Records from a data collection
_ _ _ _ _ _ _

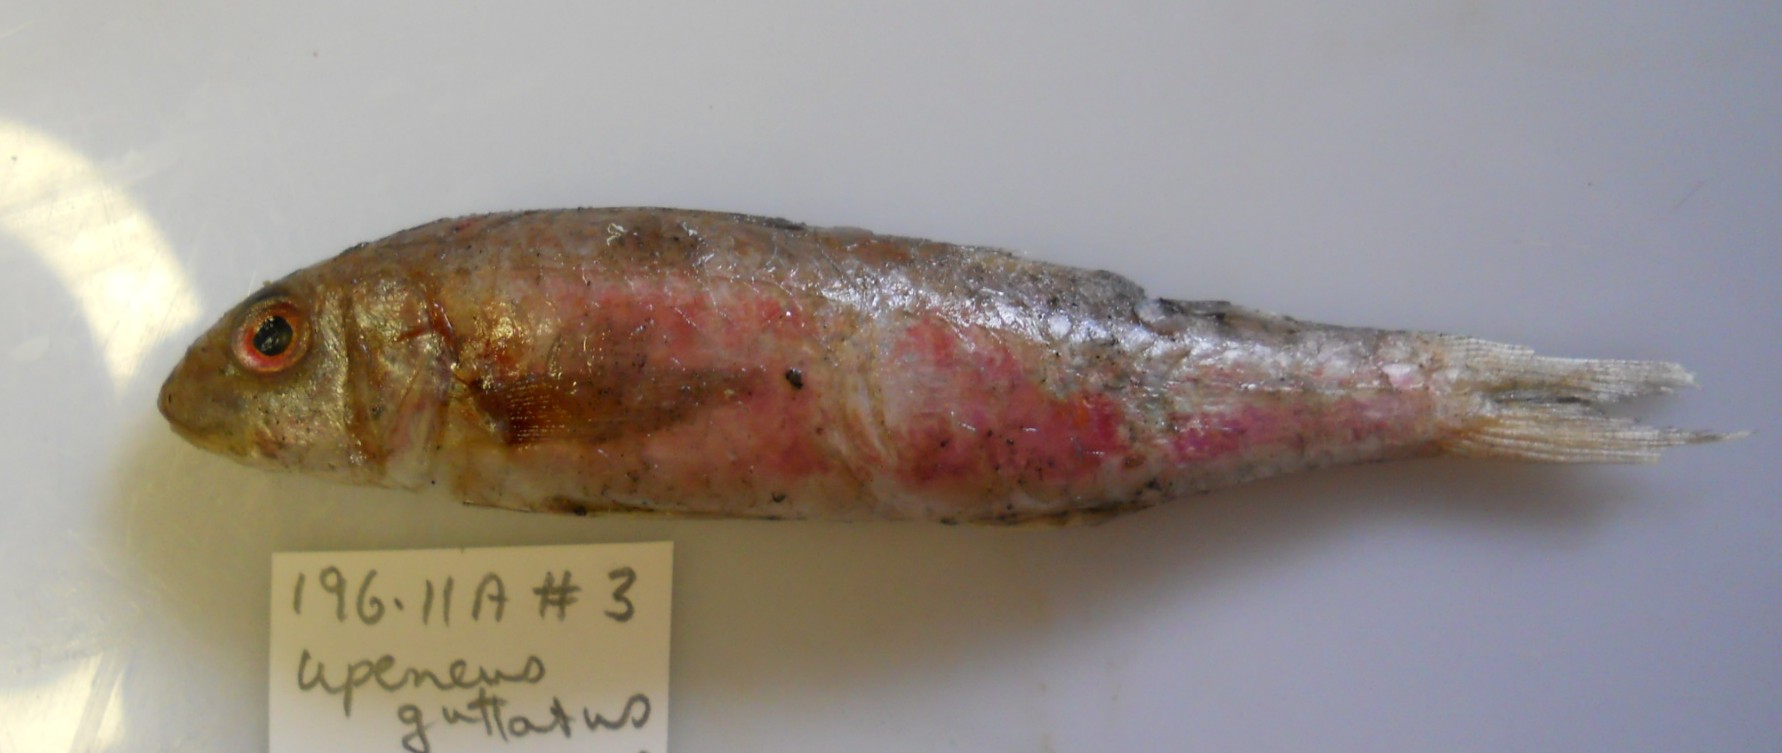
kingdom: Animalia
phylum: Chordata
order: Perciformes
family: Mullidae
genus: Upeneus
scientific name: Upeneus floros
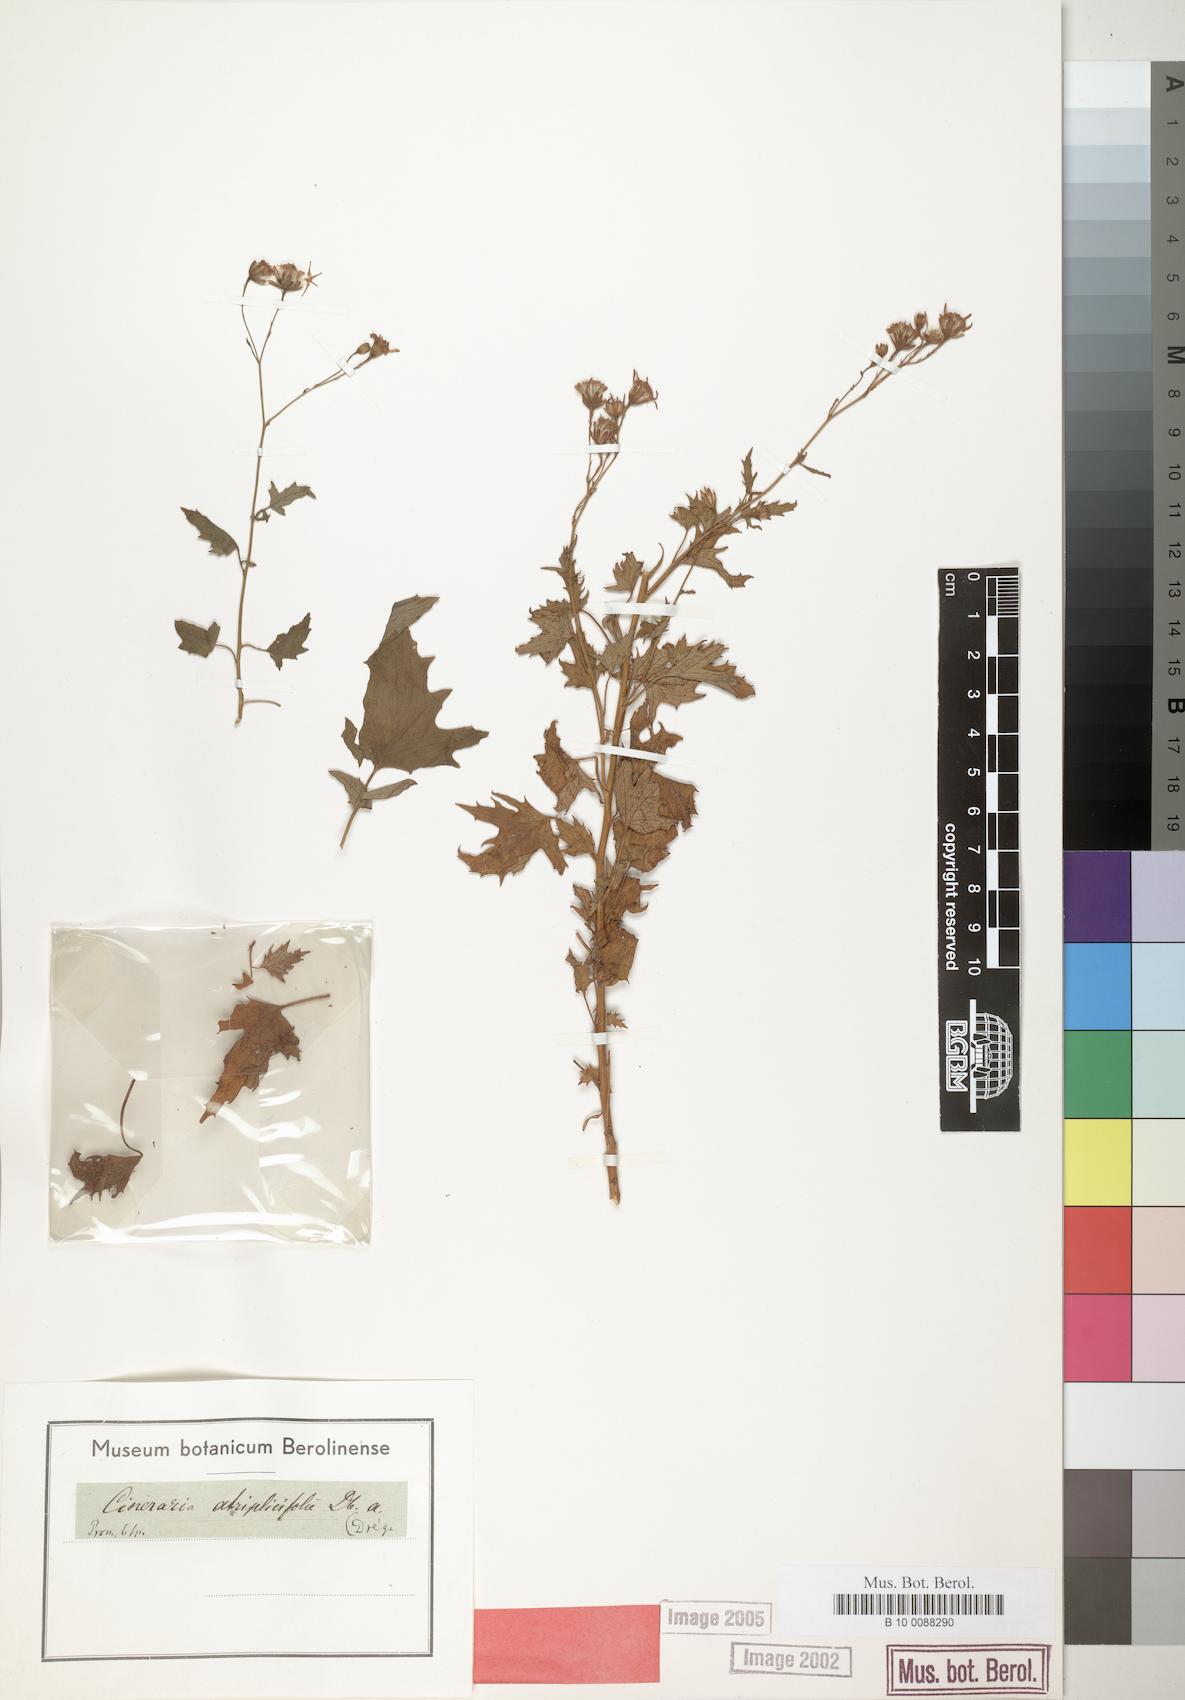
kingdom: Plantae
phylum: Tracheophyta
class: Magnoliopsida
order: Asterales
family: Asteraceae
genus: Cineraria
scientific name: Cineraria atriplicifolia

_ _ _ _ _ _ _

What to work on:
Extract every naming line from the material above, copying each one word for word, and leave the pictures out.

Solution for this problem:
kingdom: Animalia
phylum: Chordata
order: Perciformes
family: Mullidae
genus: Upeneus
scientific name: Upeneus floros
kingdom: Plantae
phylum: Tracheophyta
class: Magnoliopsida
order: Asterales
family: Asteraceae
genus: Cineraria
scientific name: Cineraria atriplicifolia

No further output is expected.